We might expect that higher optimization might lead to higher DSSIM (i.e. lower quality). If this were true, then we would see a correlation close to 1 ( i.e. a northeast diagonal trend-line). Instead, we see a weak inverse correlation (an almost flat trend-line that has a slightly negative slope of -0.12).
This means the optimization factor automatically selected by ImageEngine does not negatively impact DSSIM and image quality. Therefore, it’s safe to say that there is no decay in visual quality when optimizing images with ImageEngine.
In rare cases, it may be necessary to adjust quality manually. This can be done using the
cmpr_ directive or by overriding the default setting in the control panel.

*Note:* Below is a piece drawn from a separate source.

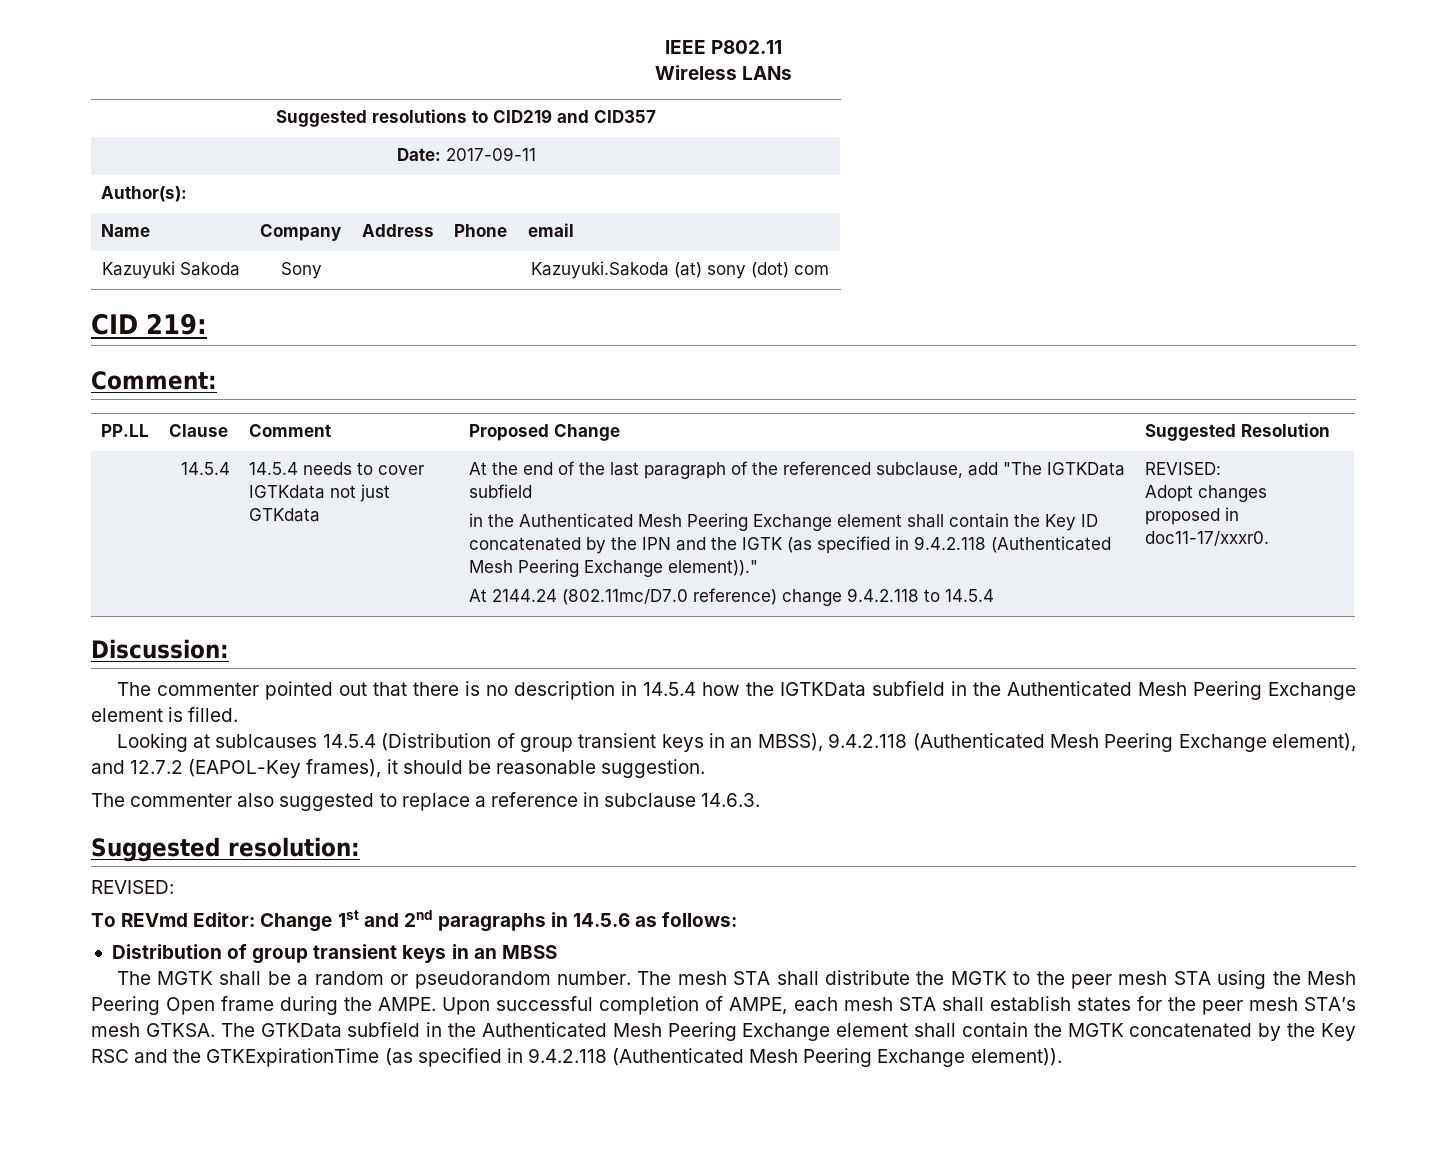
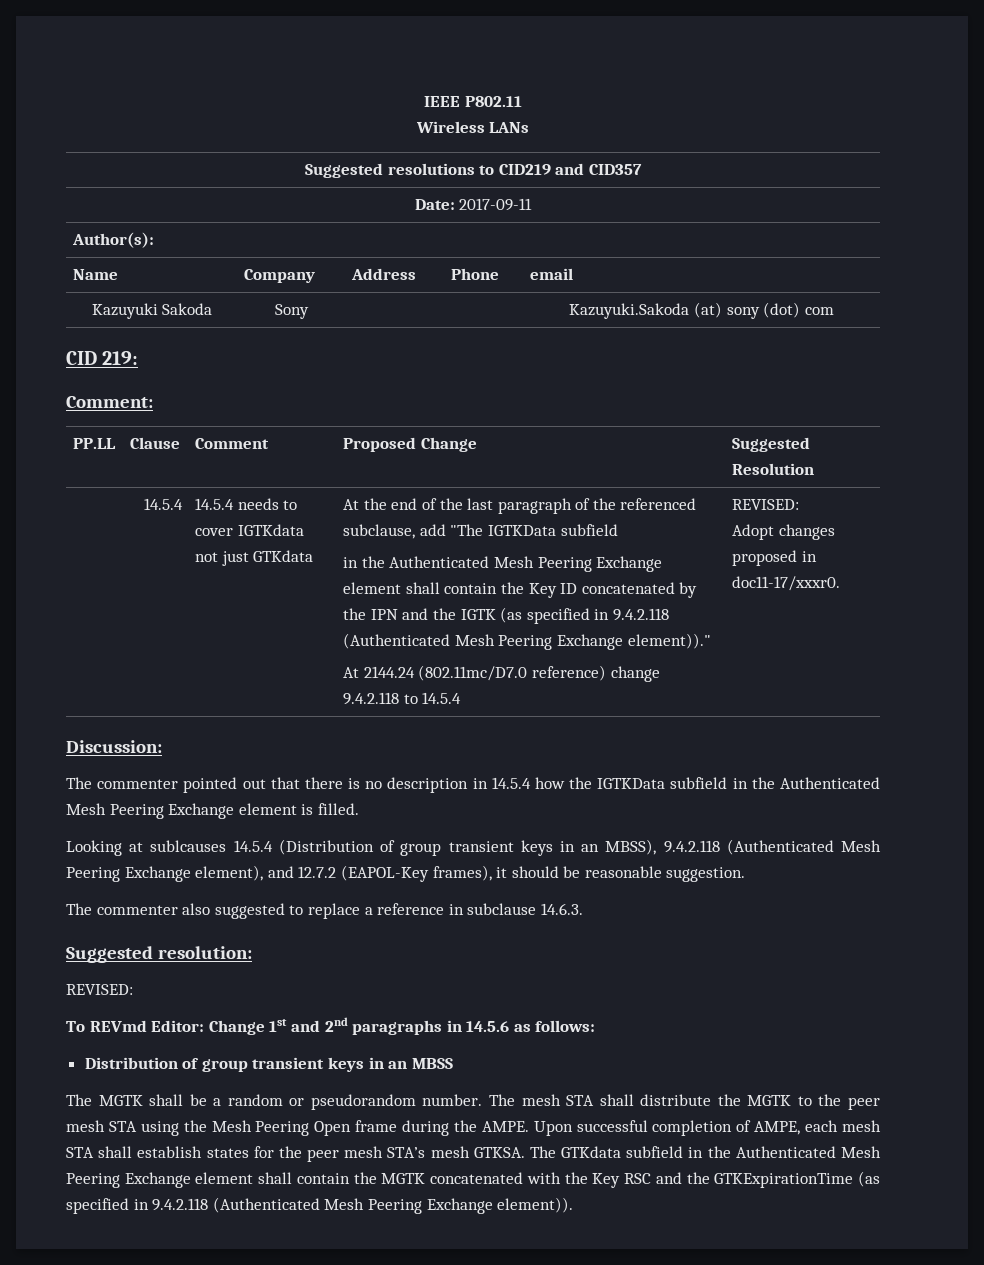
[260,1023,342,1037] GTKData -> [561,1146,622,1158] GTKdata
[1258,1023,1282,1041] by -> [526,1172,561,1184] with

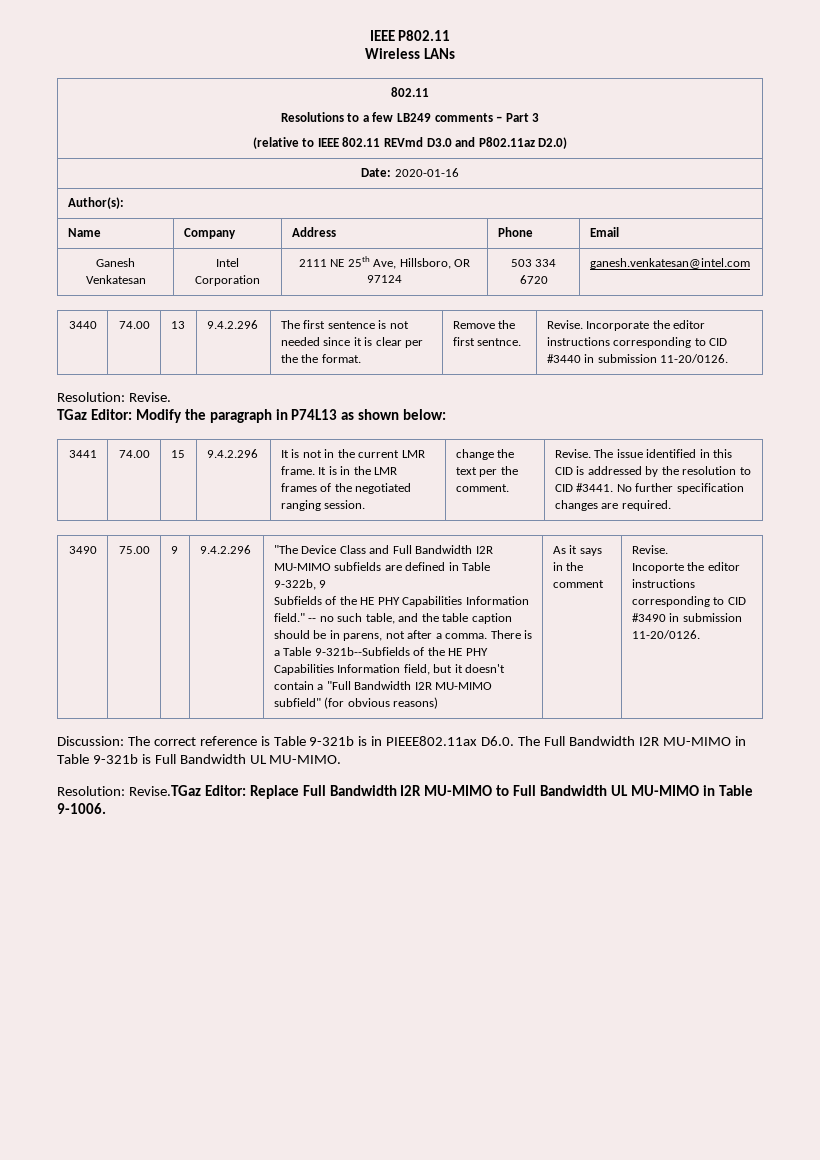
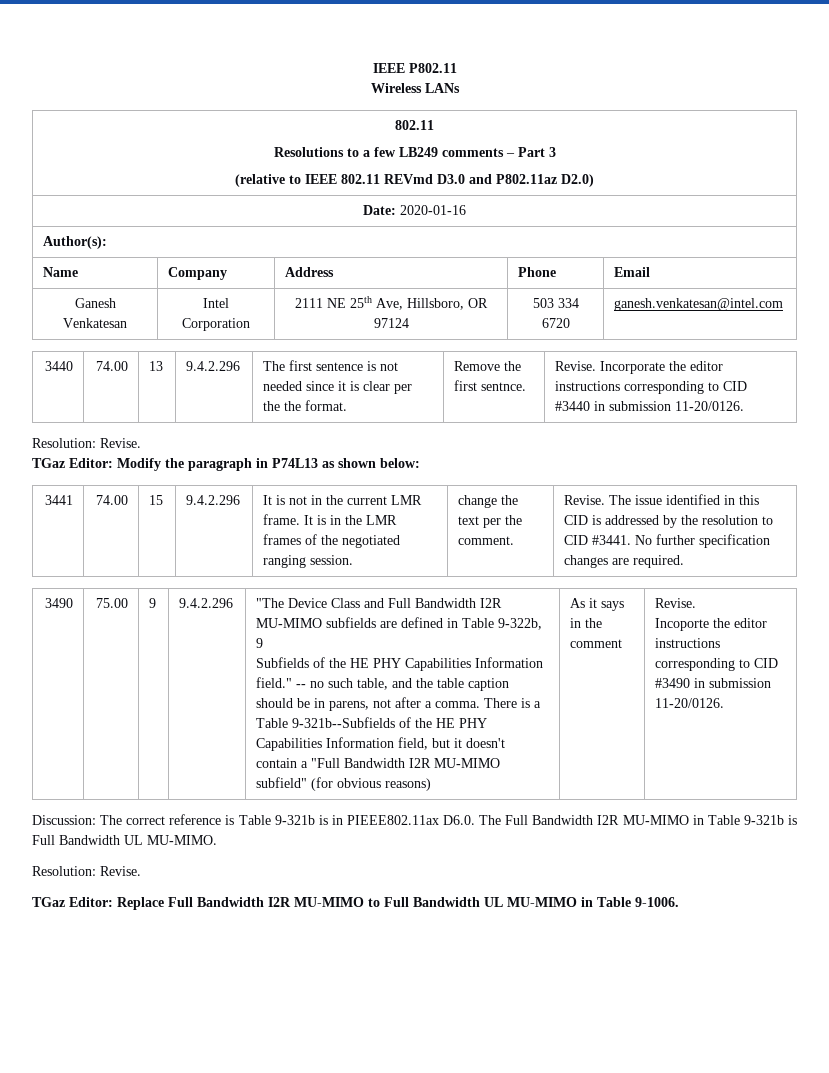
[128,785,201,796] Revise.TGaz -> [100,866,141,876] [32,897,65,907] Revise. // TGaz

Artificial Intelligence and Machine Learning
The process where ImageEngine evaluates the wide array of parameters that may produce a lower byte size and better visual quality is constantly changing. This process is too complex to implement in static software.
At a high level ImageEngine utilizes Artificial Intelligence and Machine Learning to map out which optimization algorithms produce the best results under various circumstances by analyzing billions of images, contexts, devices, browsers, and network characteristics.
When ImageEngine is optimizing an image in real-time, ImageEngine will use the knowledge base to select the best optimization strategy.